[[ Text segment, beginning ]]

Based on Pasta Con Le Sarde, the full-throttle Sicilian spaghetti and sardine classic, this tuna-based version is a store-cupboard gem. Like the Spanish, Sicilians like to use breadcrumbs to add savoury crunch and even call them poor man's Parmesan. This recipe will usefully clear the remains of a ciabatta loaf and use up any raisins that got away when the mince pies and puds were being made, though do stone them if they are moscatels. That's the kind of crunch your guests don't want.
Sicily has the very grape for these dark, sweet concoctions. Uncork a bottle of La Ferla Nero d'Avola Rosso, Sicilia IGT (£6.75)
- 25g raisins, soaked in 2 tablespoons of hot water, or Marsala if you have some
- 2 cans tuna in oil, drained (save a little of the oil)

[[ Text segment, end ]]
[[ Exercise data, beginning ]]

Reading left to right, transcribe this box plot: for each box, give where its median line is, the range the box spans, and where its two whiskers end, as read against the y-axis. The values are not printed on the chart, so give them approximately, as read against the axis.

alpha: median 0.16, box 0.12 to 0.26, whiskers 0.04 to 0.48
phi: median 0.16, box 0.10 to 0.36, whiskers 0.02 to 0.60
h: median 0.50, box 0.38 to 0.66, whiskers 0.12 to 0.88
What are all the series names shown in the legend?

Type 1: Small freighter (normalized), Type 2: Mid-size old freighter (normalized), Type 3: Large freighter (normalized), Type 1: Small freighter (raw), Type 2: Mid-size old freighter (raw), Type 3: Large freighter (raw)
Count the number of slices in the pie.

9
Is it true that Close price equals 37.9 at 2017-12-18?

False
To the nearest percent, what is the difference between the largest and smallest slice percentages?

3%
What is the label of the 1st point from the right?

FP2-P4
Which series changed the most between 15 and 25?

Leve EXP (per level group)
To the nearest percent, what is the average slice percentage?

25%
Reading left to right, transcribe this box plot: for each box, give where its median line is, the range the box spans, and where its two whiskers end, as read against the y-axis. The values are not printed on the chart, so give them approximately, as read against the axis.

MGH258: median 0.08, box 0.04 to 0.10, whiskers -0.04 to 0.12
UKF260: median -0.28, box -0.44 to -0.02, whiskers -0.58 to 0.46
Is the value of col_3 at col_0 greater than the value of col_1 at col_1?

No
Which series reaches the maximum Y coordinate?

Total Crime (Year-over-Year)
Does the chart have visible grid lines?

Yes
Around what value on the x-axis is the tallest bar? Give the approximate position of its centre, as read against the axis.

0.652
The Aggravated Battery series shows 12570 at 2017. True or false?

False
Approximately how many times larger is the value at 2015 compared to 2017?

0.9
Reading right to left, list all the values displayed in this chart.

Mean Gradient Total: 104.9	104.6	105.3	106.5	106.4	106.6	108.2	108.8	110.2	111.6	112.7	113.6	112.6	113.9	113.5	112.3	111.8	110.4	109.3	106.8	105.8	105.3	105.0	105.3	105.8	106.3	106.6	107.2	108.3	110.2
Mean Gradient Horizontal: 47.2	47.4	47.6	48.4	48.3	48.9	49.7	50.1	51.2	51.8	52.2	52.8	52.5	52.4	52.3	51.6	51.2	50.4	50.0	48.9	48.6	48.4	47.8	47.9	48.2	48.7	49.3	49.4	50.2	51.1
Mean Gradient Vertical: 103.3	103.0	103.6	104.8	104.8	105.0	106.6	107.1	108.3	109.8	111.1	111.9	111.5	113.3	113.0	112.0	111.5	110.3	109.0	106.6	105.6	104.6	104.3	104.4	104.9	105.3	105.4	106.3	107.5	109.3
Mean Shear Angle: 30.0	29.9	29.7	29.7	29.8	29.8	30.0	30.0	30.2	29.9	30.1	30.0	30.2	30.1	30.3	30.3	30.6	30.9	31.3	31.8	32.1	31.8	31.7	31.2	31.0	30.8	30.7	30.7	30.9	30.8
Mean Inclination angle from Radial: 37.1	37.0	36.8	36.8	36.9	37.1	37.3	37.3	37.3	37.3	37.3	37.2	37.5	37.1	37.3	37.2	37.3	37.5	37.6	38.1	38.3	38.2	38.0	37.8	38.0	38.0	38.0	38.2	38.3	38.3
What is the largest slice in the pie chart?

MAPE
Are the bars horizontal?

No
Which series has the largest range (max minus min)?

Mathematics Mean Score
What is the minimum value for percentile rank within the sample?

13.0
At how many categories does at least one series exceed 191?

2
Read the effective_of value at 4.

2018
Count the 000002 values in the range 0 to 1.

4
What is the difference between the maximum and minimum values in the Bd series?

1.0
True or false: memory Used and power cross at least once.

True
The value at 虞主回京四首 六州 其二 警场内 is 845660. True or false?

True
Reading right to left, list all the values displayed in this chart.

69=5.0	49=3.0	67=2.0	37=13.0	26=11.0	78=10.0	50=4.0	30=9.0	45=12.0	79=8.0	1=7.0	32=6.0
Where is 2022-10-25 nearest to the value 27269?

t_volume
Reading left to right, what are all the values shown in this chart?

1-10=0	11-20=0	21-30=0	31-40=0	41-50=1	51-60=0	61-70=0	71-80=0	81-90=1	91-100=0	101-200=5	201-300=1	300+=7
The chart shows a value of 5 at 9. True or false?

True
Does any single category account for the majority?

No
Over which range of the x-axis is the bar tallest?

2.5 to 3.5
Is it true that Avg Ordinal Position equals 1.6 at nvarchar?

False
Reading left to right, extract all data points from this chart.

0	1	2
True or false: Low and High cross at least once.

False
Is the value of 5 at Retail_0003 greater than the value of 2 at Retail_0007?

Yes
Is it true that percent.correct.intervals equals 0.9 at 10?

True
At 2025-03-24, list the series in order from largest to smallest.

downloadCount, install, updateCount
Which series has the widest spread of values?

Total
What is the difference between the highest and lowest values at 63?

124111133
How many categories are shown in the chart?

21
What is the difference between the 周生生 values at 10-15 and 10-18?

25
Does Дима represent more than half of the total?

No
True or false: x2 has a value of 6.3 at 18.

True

[[ Exercise data, end ]]

● Tasks:
(a) Answer these from the tuna pasta recipe:
(i) What do Sicilians call breadcrumbs?
(ii) Which wine does the recipe suggest opening, and at what price?
(iii) Besides hot water, what can the raisins be soaked in?
(b) Go on with the tuna pasta recipe from its last ingredient line.
None of the lines are needed for this work.

● Activity answers:
(a)
(i) Poor man's Parmesan.
(ii) La Ferla Nero d'Avola Rosso, Sicilia IGT, at £6.75.
(iii) Marsala.

(b)
- 2 tbs olive oil
- 1 red onion, diced
- 1 large fennel bulb, diced
- Juice of a lemon
- 50g pine nuts, lightly toasted
- 350g spaghetti or other long pasta
- 100g ciabatta crumbs, toasted in a hot oven
Fry the onion and fennel in the oil until soft and golden. Squeeze the lemon juice and sizzle briefly. Drain the raisins and add to the pan, along with the Marsala if you used that, and if you did, simmer until the alcohol has boiled off and the liquid is reduced to a syrup. Mash the tuna with a little of its oil and add to the pan to warm through gently while the pasta is boiling. Finally add the toasted pine nuts. Cook the spaghetti until al dente and drain, reserving some of the cooking water. Pile into a large serving bowl and toss through the contents of the frying pan, along with a little of the cooking water which will help everything to come together. Serve the breadcrumbs separately to sprinkle on top. No Parmesan necessary.